5)      Compounds are merged until the bag of atoms is fully resolved.  As this process develops, there are fewer and fewer compounds.  The aggregation process stops when the atom valances are fully resolved – just like in physical chemistry.

6)      Also just like in physical chemistry, there are sometimes meta-stable states that move the compound dynamics back and forth between two or more “situated resolutions”. 

7)      Due to the fact that the bag may have atoms with resolution only possible to atoms outside the bag, the fully resolved compound is relative to the bag, and may have valance (linkage) to compounds associated with other nodes in the SLIP Framework.

 

At any time the entire state produces by the aggregation process is recorded in the various objects in memory.  This information can be expressed into a text file.

 

Thus Mathematica or any other process can take up the transforms of the bag of atoms at any point during the formative process.  The interface that allows one to move the bag over to a Mathematica visualization environment is straightforward.  This is the perfect way to develop different types of chemistry.  Once chemistry is developed, then the transformation can be encoded as Referential Information Base (lines and tensors as in the scatter gather to the circle.)  This provide very fast processing.

 

 


Section 3: Transient processes

 

Once a bag of event atoms are resolved it is possible to see how new structures are placed into a common objectSpace.  We should remember that invariance is what is being detected.  We can review how invariance is detected with the aid of Figure 5.

 

A pattern is defined in the link analysis of the Conjecture, and then refined and identified as an abstraction (such as a “port scan”) that is occurring in more than one way and at various times.  The scatter to the circle produces a category associated with these abstractions.  The event chemistry then develops a second layer of abstraction. 

 

Conceivably this will produce a small number of event categories at a third order of a stratified taxonomy as discussion in a presentation on Sensemaking. 

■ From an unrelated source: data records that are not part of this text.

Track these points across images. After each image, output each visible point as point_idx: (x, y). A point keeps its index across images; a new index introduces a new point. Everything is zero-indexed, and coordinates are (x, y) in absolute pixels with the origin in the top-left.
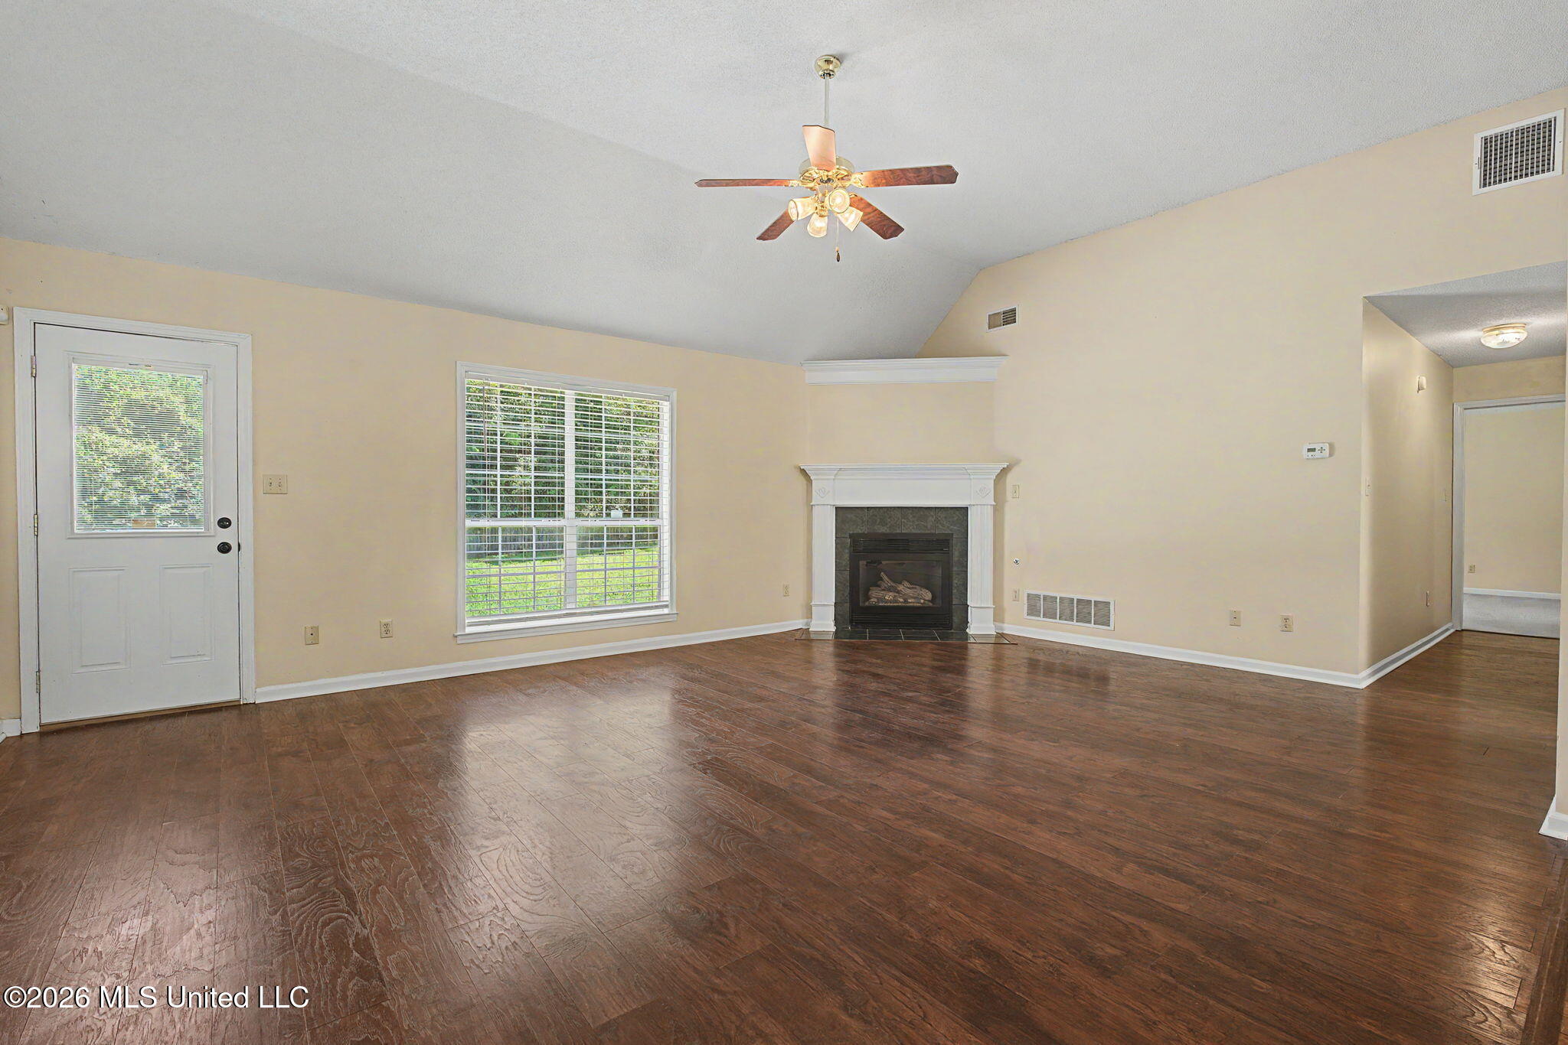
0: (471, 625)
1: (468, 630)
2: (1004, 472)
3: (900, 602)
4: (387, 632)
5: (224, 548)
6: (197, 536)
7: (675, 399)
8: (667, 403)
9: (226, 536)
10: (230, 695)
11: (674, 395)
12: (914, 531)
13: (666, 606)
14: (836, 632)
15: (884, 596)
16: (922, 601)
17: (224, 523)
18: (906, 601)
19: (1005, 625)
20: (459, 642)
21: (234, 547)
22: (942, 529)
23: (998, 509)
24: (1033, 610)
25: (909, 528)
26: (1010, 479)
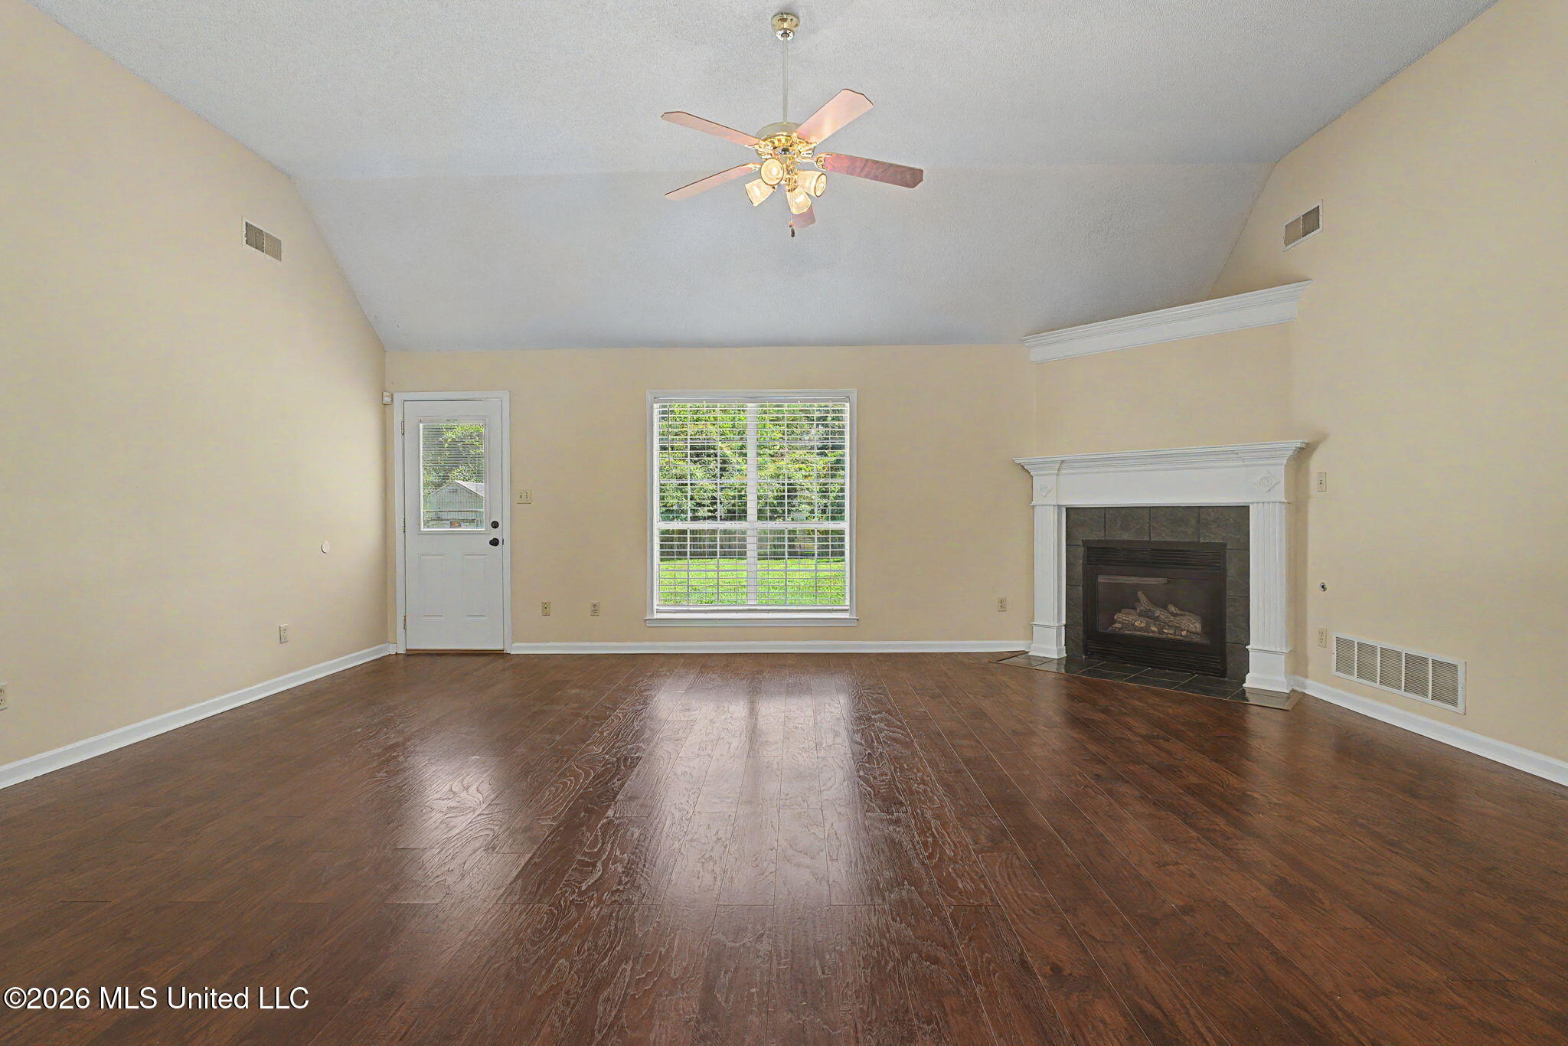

Figure 5: The SenseMaking environment for SLIP

 

Figure 5 can be regarded as an IDEF type diagram with the following inputs or outputs (starting in the upper right corner):

 

1)      Event Log:  The data source has to be in the form of an event log.  The event can be a text mining process of a data mining process that is discovering and placing into the record event profiles.  Examples so far are (a) Intrusion Detection Audit logs, (b) FTP log file dump, and a crude thematic parser as applied to the BCNGroup Fable collection.  Human work is required to identify proper event logs.

2)      Human Judgment:  The development of the Analytic Conjecture is aided by the SLIP warehouse Browser (see exercises)

3)      Human Control of Categorization:  Human control can be exercised in either one of the two levels of abstraction (see section 5.2 of the First Report on eventChemistry )

4)      Human Intervention: Actions are taken due to information delivered to the Invariance Detection Cycle.

5)      Human Control over relevance metrics: Reinforcement learning, such as found in artificial neural network classifiers, can be used in conjunction with manual changes in the way the over all system is working.

 

This type of SenseMaking system is being considered for implementation as an incident management system.